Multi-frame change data
□ □ □ □ □ □ □

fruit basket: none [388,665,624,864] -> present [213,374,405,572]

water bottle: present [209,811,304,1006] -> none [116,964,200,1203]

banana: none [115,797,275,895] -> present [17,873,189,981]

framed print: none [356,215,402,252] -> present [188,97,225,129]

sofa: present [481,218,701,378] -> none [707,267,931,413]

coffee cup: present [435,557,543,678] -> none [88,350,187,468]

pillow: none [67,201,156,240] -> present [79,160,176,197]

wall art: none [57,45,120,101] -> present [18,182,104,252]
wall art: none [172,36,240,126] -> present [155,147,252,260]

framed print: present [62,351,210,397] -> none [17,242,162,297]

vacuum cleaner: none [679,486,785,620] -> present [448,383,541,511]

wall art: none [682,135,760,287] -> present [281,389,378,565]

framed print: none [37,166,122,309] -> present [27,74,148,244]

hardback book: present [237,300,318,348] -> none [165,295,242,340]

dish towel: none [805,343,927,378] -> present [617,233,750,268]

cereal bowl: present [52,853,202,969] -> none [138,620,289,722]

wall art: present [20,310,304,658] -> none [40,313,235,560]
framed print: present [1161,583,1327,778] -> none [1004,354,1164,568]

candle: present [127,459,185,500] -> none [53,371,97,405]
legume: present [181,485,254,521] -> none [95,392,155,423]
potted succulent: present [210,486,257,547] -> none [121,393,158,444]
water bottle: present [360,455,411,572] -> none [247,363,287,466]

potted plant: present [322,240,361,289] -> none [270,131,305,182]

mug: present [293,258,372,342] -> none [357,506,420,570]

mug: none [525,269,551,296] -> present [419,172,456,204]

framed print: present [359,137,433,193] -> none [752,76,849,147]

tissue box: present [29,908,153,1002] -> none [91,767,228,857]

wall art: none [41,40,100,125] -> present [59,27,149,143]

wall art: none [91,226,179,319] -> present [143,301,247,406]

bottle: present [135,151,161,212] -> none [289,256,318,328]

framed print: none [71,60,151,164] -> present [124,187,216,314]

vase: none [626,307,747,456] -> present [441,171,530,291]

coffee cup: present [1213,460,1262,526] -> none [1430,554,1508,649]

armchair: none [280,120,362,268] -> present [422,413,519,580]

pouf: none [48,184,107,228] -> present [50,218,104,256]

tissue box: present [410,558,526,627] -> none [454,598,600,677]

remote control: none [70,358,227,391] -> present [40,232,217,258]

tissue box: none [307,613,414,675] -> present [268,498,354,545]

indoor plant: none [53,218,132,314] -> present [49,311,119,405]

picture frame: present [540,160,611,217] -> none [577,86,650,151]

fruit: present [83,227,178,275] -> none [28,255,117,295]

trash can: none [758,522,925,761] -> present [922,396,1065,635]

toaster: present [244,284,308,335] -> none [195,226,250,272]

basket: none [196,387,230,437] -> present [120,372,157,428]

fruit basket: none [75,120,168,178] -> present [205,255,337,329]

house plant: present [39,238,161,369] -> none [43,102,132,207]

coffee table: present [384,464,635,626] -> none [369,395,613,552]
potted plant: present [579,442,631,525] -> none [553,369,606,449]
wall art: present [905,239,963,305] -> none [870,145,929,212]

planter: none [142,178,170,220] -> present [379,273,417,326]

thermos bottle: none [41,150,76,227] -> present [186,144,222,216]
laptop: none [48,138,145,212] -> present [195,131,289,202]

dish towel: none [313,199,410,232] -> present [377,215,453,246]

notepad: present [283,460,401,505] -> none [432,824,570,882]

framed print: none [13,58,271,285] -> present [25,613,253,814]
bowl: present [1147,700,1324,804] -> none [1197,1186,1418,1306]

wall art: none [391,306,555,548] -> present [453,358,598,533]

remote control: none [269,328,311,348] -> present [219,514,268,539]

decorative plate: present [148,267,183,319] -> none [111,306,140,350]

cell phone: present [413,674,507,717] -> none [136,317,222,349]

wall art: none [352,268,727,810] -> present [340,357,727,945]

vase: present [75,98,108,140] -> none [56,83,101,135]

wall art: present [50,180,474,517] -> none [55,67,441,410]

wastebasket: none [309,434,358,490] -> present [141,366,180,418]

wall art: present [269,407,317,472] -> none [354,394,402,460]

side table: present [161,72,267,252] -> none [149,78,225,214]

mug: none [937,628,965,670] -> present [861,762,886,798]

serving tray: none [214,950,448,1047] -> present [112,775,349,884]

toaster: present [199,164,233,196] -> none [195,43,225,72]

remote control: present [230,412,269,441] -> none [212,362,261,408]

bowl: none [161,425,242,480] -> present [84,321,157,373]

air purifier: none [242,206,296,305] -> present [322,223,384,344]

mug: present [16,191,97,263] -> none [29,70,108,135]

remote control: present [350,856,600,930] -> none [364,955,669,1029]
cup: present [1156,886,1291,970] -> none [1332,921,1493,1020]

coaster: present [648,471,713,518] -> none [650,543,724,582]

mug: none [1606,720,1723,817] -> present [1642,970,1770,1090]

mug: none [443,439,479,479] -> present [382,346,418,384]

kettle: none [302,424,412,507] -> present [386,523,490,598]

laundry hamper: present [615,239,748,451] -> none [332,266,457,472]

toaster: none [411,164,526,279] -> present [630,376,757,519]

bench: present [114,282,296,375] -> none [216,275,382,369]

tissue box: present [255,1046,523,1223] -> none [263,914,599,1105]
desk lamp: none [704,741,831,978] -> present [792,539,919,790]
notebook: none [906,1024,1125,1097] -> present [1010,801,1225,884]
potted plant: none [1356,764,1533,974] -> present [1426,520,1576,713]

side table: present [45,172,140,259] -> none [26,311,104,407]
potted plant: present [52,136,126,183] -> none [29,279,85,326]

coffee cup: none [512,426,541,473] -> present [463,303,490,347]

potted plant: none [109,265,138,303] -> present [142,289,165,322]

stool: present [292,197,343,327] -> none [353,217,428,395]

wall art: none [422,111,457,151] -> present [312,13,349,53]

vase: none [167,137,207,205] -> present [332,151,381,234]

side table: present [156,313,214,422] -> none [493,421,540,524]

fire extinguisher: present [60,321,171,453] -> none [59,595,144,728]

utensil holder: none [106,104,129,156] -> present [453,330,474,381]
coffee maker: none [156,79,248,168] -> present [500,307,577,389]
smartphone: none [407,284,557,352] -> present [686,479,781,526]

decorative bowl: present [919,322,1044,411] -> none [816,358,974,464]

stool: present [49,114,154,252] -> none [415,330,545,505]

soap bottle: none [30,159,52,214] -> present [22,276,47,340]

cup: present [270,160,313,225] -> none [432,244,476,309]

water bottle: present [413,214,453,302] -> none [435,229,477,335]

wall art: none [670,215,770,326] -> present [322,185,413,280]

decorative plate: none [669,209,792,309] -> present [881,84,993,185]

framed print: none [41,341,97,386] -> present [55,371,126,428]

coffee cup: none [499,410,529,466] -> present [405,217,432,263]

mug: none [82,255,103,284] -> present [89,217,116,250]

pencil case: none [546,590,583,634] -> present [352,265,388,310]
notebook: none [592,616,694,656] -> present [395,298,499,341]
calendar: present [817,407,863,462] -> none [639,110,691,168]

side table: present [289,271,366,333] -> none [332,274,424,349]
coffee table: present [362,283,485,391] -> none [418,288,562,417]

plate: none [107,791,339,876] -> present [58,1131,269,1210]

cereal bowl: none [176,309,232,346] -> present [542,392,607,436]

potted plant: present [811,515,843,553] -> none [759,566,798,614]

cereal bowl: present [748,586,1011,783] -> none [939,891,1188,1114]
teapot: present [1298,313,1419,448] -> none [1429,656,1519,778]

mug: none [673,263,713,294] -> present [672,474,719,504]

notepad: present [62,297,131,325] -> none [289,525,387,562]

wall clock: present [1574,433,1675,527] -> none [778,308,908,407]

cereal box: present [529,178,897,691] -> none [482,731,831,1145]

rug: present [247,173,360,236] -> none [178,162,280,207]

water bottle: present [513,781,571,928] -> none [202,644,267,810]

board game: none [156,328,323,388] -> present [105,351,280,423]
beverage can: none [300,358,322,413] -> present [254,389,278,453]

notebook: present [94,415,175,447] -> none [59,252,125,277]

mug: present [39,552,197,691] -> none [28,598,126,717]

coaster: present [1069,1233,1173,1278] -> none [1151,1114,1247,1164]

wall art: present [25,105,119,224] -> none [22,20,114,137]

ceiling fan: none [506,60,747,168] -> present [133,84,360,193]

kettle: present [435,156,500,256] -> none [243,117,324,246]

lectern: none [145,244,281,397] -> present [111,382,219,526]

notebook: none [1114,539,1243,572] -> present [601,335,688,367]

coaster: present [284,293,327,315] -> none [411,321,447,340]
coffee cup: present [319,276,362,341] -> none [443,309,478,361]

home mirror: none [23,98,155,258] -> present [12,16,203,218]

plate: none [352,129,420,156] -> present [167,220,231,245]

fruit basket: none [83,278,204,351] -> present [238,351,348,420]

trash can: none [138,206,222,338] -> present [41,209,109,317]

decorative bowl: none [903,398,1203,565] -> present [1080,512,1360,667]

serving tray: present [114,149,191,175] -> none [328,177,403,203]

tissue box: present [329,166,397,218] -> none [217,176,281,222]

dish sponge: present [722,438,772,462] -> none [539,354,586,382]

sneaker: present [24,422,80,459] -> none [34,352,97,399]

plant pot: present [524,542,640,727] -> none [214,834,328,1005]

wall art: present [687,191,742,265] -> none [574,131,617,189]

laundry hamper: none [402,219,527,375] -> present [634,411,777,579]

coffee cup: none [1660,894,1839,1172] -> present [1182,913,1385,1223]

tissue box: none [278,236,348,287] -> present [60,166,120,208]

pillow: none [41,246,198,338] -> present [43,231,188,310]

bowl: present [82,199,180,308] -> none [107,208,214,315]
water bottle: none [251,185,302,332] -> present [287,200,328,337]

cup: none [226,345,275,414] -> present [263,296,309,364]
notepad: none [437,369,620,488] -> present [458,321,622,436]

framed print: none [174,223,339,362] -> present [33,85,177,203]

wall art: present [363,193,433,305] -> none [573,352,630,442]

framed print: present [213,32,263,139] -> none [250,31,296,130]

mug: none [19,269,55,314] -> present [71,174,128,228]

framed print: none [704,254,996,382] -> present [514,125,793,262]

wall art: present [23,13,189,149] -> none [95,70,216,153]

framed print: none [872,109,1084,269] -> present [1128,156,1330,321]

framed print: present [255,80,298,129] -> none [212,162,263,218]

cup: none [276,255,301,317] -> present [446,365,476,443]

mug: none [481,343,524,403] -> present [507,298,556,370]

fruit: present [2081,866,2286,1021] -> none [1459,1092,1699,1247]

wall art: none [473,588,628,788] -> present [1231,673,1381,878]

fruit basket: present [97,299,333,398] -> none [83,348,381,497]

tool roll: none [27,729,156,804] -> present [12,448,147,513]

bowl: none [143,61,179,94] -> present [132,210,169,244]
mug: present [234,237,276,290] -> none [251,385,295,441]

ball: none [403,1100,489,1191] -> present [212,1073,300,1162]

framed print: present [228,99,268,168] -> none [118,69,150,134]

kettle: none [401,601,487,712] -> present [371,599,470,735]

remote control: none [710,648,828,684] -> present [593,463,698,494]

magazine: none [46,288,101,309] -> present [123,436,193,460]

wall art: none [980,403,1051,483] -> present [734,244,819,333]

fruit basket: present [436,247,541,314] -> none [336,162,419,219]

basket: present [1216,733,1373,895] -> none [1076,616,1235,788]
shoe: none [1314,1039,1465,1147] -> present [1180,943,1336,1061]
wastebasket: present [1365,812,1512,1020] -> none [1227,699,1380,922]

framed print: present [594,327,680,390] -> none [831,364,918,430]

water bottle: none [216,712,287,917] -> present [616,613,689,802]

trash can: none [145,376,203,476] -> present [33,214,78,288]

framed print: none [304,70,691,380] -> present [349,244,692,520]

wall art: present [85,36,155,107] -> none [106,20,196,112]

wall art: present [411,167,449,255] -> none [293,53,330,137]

□ □ □ □ □ □ □

__Task item__: Return every line from the entries that holds the string "plate".

__Response below__:
decorative plate: present [148,267,183,319] -> none [111,306,140,350]
decorative plate: none [669,209,792,309] -> present [881,84,993,185]
plate: none [107,791,339,876] -> present [58,1131,269,1210]
plate: none [352,129,420,156] -> present [167,220,231,245]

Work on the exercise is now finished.